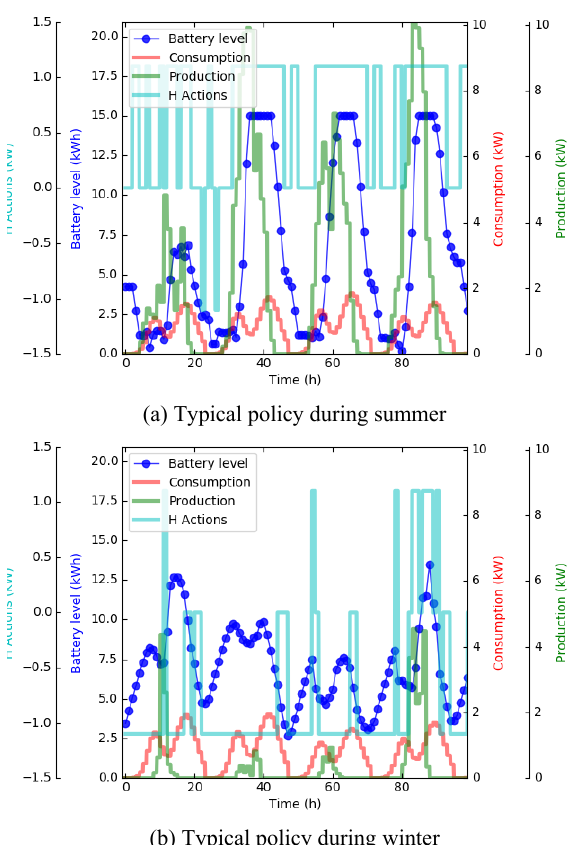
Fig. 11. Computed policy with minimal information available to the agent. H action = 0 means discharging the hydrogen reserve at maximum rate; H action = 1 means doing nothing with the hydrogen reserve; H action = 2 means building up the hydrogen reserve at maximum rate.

---

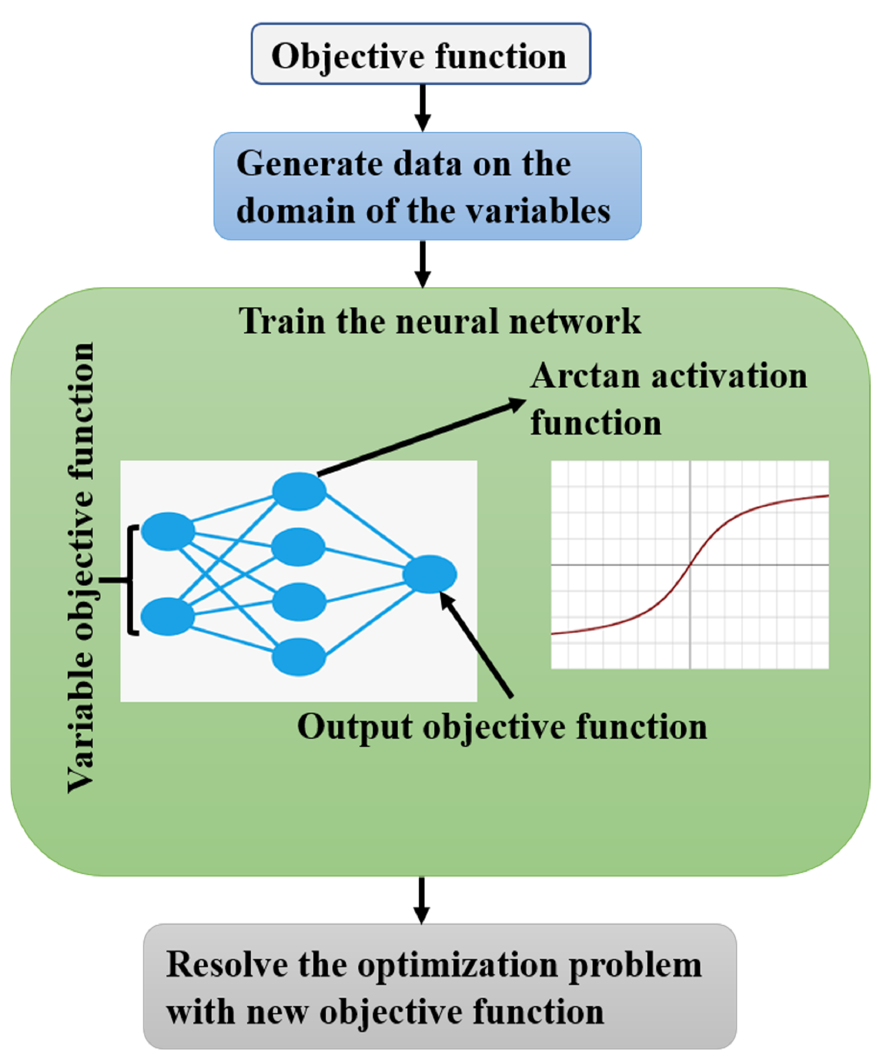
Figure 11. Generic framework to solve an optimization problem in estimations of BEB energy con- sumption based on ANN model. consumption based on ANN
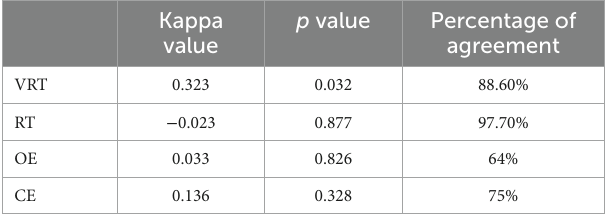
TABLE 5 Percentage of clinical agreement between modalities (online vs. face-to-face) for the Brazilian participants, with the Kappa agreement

(Task brief) Would you filter the records and copy out each line containing "with"?

(Response box)
Fig. 11. Computed policy with minimal information available to the agent. H action = 0 means discharging the hydrogen reserve at maximum rate; H action = 1 means doing nothing with the hydrogen reserve; H action = 2 means building up the hydrogen reserve at maximum rate.
TABLE 5 Percentage of clinical agreement between modalities (online vs. face-to-face) for the Brazilian participants, with the Kappa agreement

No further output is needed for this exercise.